Why go through that thought exercise?  Again, it is partly a matter of saying that things could actually be worse right now than they are, even if Trump had been tossed onto the ash heap of history.  (It is impossible to imagine Republicans not eating him alive after losing to Hillary Clinton.  At most, he would have become a gadfly commentator, as he was regarding Obama's birth certificate, welcome on Fox News but not in any way a political force.)

Although I came out of the 2016 campaign surprised by how much Clinton had changed for the better and convinced that she could have been a very good president under the right circumstances, her own tendency toward caution and the Democrats' habit of unilaterally disarming (along with historical patterns in midterm elections) would have guaranteed that 2018 would have been an electoral feast for Republicans.

The idea, however, is not merely that things could be worse.  Rather, I find it very easy to imagine that a Clinton presidency would have, contrary to my intuition, been a long-term disaster for democracy.  Her presence as a rallying force for Republicans was so important that it could have caused the Democrats simply to become politically irrelevant, which would then have allowed Republicans to intensify their voter suppression efforts to keep Democrats from ever again having a chance to win enough elections to matter.  That is why it would have been a long-term disaster for Democrats, not solely a matter of surviving the Clinton presidency with minimized midterm losses.

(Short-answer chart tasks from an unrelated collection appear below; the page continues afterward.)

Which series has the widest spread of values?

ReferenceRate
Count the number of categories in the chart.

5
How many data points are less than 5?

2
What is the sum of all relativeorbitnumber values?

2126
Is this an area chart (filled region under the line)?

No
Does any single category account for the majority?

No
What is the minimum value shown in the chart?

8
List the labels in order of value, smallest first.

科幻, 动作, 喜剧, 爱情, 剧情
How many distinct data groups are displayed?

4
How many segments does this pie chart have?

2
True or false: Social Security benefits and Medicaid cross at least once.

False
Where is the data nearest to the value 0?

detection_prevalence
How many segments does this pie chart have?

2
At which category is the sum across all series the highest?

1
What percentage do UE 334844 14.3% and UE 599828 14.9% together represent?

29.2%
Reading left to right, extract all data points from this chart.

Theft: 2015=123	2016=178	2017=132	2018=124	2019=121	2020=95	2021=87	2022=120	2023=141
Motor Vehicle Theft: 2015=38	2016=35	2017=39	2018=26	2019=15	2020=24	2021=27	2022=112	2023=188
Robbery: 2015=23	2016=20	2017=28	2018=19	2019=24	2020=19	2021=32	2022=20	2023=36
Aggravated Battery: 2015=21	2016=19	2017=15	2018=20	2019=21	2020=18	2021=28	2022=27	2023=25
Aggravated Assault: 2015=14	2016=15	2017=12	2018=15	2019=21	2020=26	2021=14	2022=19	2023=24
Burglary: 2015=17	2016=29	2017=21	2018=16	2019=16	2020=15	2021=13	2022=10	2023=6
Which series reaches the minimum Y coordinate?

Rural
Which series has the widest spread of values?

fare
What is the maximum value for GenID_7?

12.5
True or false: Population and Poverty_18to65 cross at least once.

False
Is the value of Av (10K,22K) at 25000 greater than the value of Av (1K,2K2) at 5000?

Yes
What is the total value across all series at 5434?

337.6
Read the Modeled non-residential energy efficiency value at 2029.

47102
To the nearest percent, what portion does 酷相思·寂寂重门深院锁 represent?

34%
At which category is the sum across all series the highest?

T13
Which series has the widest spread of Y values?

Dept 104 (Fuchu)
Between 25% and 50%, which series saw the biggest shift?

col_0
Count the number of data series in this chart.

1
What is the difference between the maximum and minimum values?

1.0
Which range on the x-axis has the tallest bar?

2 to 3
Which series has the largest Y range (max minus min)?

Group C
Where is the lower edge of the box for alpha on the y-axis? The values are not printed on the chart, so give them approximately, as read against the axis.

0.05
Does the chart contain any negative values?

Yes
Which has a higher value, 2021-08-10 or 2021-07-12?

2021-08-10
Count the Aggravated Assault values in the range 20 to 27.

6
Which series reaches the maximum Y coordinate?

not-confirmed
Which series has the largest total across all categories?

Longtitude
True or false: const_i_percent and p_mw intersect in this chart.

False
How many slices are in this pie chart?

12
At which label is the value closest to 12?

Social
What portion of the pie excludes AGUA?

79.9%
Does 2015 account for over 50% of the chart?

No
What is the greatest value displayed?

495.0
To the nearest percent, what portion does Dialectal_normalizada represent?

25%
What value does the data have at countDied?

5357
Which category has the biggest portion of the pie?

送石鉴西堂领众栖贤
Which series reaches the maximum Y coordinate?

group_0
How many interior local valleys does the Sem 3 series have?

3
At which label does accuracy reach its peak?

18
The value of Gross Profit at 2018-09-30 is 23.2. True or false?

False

To be clear, this possibility was not -- ex ante or ex post -- sufficient reason for me to vote against Clinton in 2016.  I was among the people who predicted (as a matter of degree, though not in many specifics) just how bad Trump could be.  And even though it was at that point still plausible to think that the Republicans would have stood up to Trump in ways that they have proved unwilling to do, the very idea of Trump as president for even a short time was simply too scary not to want Clinton to win, no matter how much of a backlash her election would have caused.

Yet here we are, almost two years into an accidental presidency that gets worse every day.  And even though this month's elections gave us reasons for hope, I did note in a recent column that I came out of election night thinking for the first time that Trump could actually win in 2020.  Until then, I had always imagined that he could not possibly even keep it close in his reelection bid, leaving only the (massive) concern that he might refuse to leave office when the time came.

And that concern is as serious as ever.  Even today, it is reasonable to worry that the most recent developments in the Mueller probe are going to trigger the constitutional crisis that has long loomed over the country.  Michael Cohen has made collusion and obstruction by Trump's campaign even more obvious, and Trump might soon lose all restraint.

Although only 37 Republican senators stood with Trump against a recent measure to end U.S. involvement with the Saudi war in Yemen, that was a symbolic vote that means nothing because House Republican leaders are blocking a vote.  Will the 14 Republican senators who defected on that vote be willing to take an actual stand against Trump when it matters to save the Constitution?  Will even a handful of them do so?  It seems unlikely.

The path toward a non-disastrous outcome of Trump's presidency, therefore, is treacherous and uncertain.  But it is at least possible that the U.S. political system could emerge from it with a stronger Democratic Party and a Republican Party that in one way or another regroups and turns itself over to actual adults for whom winning is not everything.

At the very least, no matter how bad Trump is, it is also possible to imagine a non-Trump world in which things are even worse.  A world run by Republicans like Mitch McConnell, Paul Ryan, and their gaggle of nihilists -- especially a world in which they do not have Trump to worry about and would thus be treated as something less than the radical anarchists that they are -- is not a world that we would want to live in, especially because it would be so difficult to get out of that world.  With Trump in office, as bad as he is, there might actually be a path forward.

Not that that makes me feel any better.